● Exercise details:
Write out every row below unchanged, character for character.

Begin

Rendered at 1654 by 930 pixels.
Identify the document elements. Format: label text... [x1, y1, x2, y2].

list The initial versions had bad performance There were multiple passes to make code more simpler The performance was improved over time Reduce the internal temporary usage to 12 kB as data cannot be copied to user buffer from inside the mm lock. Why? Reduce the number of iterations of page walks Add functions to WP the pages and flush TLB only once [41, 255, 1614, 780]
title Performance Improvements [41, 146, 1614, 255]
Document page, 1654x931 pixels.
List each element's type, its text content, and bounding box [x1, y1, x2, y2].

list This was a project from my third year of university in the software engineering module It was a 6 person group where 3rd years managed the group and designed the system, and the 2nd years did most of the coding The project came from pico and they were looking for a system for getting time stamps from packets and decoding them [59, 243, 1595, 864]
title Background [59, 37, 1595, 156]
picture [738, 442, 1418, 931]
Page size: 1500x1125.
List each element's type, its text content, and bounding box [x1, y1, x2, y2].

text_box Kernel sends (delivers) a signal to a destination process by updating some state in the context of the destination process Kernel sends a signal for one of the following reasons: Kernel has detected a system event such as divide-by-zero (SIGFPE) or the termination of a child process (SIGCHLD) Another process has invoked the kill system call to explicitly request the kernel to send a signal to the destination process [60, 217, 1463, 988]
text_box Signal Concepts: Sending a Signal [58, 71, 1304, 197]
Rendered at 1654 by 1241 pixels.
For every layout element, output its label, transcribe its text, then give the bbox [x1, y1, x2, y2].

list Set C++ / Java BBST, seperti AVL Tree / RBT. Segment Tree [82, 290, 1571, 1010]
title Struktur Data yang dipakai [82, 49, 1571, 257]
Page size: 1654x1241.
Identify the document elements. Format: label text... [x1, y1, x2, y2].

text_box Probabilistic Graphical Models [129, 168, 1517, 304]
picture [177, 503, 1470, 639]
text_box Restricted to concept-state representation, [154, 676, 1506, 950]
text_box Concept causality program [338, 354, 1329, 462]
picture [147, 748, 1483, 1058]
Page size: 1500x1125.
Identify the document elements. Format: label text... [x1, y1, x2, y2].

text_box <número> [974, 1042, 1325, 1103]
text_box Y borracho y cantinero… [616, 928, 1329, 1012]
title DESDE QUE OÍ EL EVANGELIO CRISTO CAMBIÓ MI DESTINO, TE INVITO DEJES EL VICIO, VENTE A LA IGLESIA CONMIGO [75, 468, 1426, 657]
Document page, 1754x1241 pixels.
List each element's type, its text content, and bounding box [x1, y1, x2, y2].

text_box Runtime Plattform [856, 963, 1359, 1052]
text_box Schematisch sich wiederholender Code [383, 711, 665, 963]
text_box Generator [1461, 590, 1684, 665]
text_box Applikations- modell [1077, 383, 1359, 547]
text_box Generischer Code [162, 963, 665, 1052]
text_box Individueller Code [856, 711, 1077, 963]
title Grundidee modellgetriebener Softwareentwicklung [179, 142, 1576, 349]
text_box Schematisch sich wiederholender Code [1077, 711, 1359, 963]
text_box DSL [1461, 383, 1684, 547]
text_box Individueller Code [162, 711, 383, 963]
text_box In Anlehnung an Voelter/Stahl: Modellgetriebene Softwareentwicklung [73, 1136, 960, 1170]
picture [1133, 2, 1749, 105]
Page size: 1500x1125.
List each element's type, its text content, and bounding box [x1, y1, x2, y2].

End

● Response:
Rendered at 1654 by 930 pixels.
Identify the document elements. Format: label text... [x1, y1, x2, y2].

list The initial versions had bad performance There were multiple passes to make code more simpler The performance was improved over time Reduce the internal temporary usage to 12 kB as data cannot be copied to user buffer from inside the mm lock. Why? Reduce the number of iterations of page walks Add functions to WP the pages and flush TLB only once [41, 255, 1614, 780]
title Performance Improvements [41, 146, 1614, 255]
Document page, 1654x931 pixels.
List each element's type, its text content, and bounding box [x1, y1, x2, y2].

list This was a project from my third year of university in the software engineering module It was a 6 person group where 3rd years managed the group and designed the system, and the 2nd years did most of the coding The project came from pico and they were looking for a system for getting time stamps from packets and decoding them [59, 243, 1595, 864]
title Background [59, 37, 1595, 156]
picture [738, 442, 1418, 931]
Page size: 1500x1125.
List each element's type, its text content, and bounding box [x1, y1, x2, y2].

text_box Kernel sends (delivers) a signal to a destination process by updating some state in the context of the destination process Kernel sends a signal for one of the following reasons: Kernel has detected a system event such as divide-by-zero (SIGFPE) or the termination of a child process (SIGCHLD) Another process has invoked the kill system call to explicitly request the kernel to send a signal to the destination process [60, 217, 1463, 988]
text_box Signal Concepts: Sending a Signal [58, 71, 1304, 197]
Rendered at 1654 by 1241 pixels.
For every layout element, output its label, transcribe its text, then give the bbox [x1, y1, x2, y2].

list Set C++ / Java BBST, seperti AVL Tree / RBT. Segment Tree [82, 290, 1571, 1010]
title Struktur Data yang dipakai [82, 49, 1571, 257]
Page size: 1654x1241.
Identify the document elements. Format: label text... [x1, y1, x2, y2].

text_box Probabilistic Graphical Models [129, 168, 1517, 304]
picture [177, 503, 1470, 639]
text_box Restricted to concept-state representation, [154, 676, 1506, 950]
text_box Concept causality program [338, 354, 1329, 462]
picture [147, 748, 1483, 1058]
Page size: 1500x1125.
Identify the document elements. Format: label text... [x1, y1, x2, y2].

text_box <número> [974, 1042, 1325, 1103]
text_box Y borracho y cantinero… [616, 928, 1329, 1012]
title DESDE QUE OÍ EL EVANGELIO CRISTO CAMBIÓ MI DESTINO, TE INVITO DEJES EL VICIO, VENTE A LA IGLESIA CONMIGO [75, 468, 1426, 657]
Document page, 1754x1241 pixels.
List each element's type, its text content, and bounding box [x1, y1, x2, y2].

text_box Runtime Plattform [856, 963, 1359, 1052]
text_box Schematisch sich wiederholender Code [383, 711, 665, 963]
text_box Generator [1461, 590, 1684, 665]
text_box Applikations- modell [1077, 383, 1359, 547]
text_box Generischer Code [162, 963, 665, 1052]
text_box Individueller Code [856, 711, 1077, 963]
title Grundidee modellgetriebener Softwareentwicklung [179, 142, 1576, 349]
text_box Schematisch sich wiederholender Code [1077, 711, 1359, 963]
text_box DSL [1461, 383, 1684, 547]
text_box Individueller Code [162, 711, 383, 963]
text_box In Anlehnung an Voelter/Stahl: Modellgetriebene Softwareentwicklung [73, 1136, 960, 1170]
picture [1133, 2, 1749, 105]
Page size: 1500x1125.
List each element's type, its text content, and bounding box [x1, y1, x2, y2].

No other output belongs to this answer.